> [Document section]
■ ■ ■ ■

SECTION 7. REGISTRATION EXPENSES
(a) All expenses incident to the Company's performance of or compliance
with this Agreement will be borne by the Company, regardless of whether a
Registration Statement becomes effective, including without limitation: (i) all
registration and filing fees and expenses; (ii) all fees and expenses of
compliance by the Company with federal securities and state Blue Sky or
securities laws; (iii) all expenses of printing (including printing certificates
for the Series B Notes to be issued in the Exchange Offer and printing of
Prospectuses), messenger and delivery services and telephone; (iv) all fees and
disbursements of counsel for the Company and the counsel for the Holders of
Transfer Restricted Securities pursuant to Section 7(b); (v) all application and
filing fees in connection with listing the Series B Notes on a national
securities exchange or automated quotation system pursuant to the requirements
hereof; and (vi) all fees and disbursements of independent certified public
accountants of the Company (including the expenses of any special audit and
comfort letters required by or incident to such performance).
13
The Company will, in any event, bear its internal expenses (including,
without limitation, all salaries and expenses of its officers and employees
performing legal or accounting duties), the expenses of any annual audit and the
fees and expenses of any Person, including special experts, retained by the
Company.
(b) In connection with any Registration Statement required by this
Agreement (including, without limitation, the Exchange Offer Registration
Statement and the Shelf Registration Statement), the Company will reimburse the
Initial Purchasers and the Holders of Transfer Restricted Securities who are
tendering Series A Notes into in the Exchange Offer and/or selling or reselling
Series A Notes or Series B Notes pursuant to the "Plan of Distribution"
contained in the Exchange Offer Registration Statement or the Shelf Registration
Statement, as applicable, for the reasonable fees and disbursements of not more
than one counsel, who shall be Skadden, Arps, Slate, Xxxxxxx & Xxxx LLP, unless
another firm shall be chosen by the Holders of a majority in principal amount of
the Transfer Restricted Securities for whose benefit such Registration Statement
is being prepared.
SECTION 8. INDEMNIFICATION
(a) The Company agrees to indemnify and hold harmless each Holder, its
directors, officers and each Person, if any, who controls such Holder (within
the meaning of Section 15 of the Act or Section 20 of the Exchange Act), from
and against any and all losses, claims, damages, liabilities, judgments,
(including without limitation, any legal or other expenses incurred in
connection with investigating or defending any matter, including any action that
could give rise to any such losses, claims, damages, liabilities or judgments)
caused by any untrue statement or alleged untrue statement of a material fact
contained in any Registration Statement, preliminary prospectus or Prospectus
(or any amendment or supplement thereto) provided by the Company to any Holder
or any prospective purchaser of Series B Notes or registered Series A Notes, or
caused by any omission or alleged omission to state therein a material fact
required to be stated therein or necessary to make the statements therein not
misleading, except insofar as such losses, claims, damages, liabilities or
judgments are caused by an untrue statement or omission or alleged untrue
statement or omission that is based upon information relating to any of the
Holders furnished in writing to the Company by any of the Holders.

■ ■ ■ ■

> [Source material]
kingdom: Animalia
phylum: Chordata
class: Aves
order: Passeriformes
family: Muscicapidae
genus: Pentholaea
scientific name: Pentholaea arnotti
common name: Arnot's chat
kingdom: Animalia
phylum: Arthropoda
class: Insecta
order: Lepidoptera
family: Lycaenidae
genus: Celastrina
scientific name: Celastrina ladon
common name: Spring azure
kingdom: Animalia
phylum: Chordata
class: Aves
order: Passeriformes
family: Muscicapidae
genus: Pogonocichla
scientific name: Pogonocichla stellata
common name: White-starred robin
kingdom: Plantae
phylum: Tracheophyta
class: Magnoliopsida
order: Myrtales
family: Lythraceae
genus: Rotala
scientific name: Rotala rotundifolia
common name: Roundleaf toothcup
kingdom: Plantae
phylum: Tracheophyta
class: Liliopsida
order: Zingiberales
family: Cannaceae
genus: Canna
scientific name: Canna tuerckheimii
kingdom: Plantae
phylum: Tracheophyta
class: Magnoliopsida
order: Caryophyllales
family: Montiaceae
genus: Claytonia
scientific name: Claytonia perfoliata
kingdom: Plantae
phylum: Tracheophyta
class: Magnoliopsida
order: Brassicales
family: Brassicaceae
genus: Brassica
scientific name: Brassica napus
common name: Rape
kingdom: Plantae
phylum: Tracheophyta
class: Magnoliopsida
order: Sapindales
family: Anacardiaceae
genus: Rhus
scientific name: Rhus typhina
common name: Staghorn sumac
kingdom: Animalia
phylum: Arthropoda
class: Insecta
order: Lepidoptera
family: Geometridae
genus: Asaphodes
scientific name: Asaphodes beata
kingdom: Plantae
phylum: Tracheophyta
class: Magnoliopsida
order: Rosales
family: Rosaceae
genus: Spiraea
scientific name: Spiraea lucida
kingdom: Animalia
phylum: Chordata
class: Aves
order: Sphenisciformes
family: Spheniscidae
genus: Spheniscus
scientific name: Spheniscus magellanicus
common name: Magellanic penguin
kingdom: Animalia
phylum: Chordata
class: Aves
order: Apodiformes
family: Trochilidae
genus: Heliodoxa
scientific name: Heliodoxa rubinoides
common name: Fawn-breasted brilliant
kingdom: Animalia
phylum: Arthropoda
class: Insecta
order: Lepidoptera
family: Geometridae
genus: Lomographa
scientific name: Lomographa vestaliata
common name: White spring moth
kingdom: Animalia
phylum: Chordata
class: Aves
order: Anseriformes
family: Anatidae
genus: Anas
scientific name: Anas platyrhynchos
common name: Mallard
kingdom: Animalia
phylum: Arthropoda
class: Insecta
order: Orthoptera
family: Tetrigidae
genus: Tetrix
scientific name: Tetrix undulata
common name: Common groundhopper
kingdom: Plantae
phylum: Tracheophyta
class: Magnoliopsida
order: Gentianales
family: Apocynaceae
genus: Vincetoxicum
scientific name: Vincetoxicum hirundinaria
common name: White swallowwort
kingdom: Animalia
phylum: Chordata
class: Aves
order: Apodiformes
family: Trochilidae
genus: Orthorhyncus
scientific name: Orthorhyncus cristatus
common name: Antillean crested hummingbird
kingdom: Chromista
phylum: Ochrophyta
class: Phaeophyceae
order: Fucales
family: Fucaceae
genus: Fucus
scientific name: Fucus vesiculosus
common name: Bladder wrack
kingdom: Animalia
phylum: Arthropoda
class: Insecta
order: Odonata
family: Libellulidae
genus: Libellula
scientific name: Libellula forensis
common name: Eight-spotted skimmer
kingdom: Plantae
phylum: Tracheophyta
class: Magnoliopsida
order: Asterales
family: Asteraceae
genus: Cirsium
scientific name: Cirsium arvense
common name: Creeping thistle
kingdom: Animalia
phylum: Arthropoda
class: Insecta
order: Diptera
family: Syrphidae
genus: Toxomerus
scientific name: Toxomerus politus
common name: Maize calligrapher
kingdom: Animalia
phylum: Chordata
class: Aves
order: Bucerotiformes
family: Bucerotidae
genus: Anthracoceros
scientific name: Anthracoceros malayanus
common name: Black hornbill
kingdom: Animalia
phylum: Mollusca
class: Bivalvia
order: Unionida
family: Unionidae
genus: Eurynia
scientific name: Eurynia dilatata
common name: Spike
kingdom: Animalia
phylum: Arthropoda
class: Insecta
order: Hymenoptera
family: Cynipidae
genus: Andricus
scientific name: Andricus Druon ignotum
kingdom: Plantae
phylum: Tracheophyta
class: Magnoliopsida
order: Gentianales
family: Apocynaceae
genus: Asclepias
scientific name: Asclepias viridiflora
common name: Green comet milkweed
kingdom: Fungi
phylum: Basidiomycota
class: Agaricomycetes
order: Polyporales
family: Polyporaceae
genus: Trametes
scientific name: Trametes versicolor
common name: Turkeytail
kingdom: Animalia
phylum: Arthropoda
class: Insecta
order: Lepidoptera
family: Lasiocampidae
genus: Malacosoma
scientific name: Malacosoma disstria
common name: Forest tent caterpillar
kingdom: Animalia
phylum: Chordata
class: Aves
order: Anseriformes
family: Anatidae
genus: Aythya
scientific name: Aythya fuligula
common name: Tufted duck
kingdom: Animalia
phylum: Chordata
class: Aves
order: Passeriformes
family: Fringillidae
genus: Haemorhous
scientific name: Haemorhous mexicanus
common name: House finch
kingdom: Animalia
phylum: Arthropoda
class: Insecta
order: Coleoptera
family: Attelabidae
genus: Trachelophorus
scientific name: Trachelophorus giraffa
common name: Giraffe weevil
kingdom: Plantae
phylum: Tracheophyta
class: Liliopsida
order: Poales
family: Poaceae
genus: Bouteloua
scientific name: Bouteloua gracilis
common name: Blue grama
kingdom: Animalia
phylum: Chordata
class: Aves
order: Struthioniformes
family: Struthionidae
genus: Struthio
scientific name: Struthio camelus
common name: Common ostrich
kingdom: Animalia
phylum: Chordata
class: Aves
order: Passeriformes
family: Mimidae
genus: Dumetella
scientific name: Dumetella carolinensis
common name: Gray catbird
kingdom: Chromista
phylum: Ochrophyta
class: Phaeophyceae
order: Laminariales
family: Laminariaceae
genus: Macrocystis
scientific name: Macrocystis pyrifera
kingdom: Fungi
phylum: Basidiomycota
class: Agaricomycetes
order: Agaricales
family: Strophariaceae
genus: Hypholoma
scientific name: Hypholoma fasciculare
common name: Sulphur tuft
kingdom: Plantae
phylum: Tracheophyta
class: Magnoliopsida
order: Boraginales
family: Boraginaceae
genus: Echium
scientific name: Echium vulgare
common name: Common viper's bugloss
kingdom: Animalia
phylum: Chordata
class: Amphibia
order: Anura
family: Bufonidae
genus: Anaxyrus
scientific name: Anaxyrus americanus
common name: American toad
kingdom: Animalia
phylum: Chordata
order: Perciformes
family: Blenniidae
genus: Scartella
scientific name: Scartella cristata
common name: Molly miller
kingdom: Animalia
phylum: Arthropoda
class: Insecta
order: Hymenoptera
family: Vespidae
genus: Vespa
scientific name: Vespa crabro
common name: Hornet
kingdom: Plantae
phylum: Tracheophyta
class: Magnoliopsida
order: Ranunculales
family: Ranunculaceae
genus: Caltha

■ ■ ■ ■

> [Work request A]
According to the agreement excerpt, the Company's reimbursement under Section 7(b) covers the reasonable fees and disbursements of no more than how many counsel?
> [Work request B]
Reproduce the passage of the agreement excerpt starting at "contained in the" and ending at "is being prepared.".

> [Answer box A]
Not more than one counsel.

> [Answer box B]
contained in the Exchange Offer Registration Statement or the Shelf Registration
Statement, as applicable, for the reasonable fees and disbursements of not more
than one counsel, who shall be Skadden, Arps, Slate, Xxxxxxx & Xxxx LLP, unless
another firm shall be chosen by the Holders of a majority in principal amount of
the Transfer Restricted Securities for whose benefit such Registration Statement
is being prepared.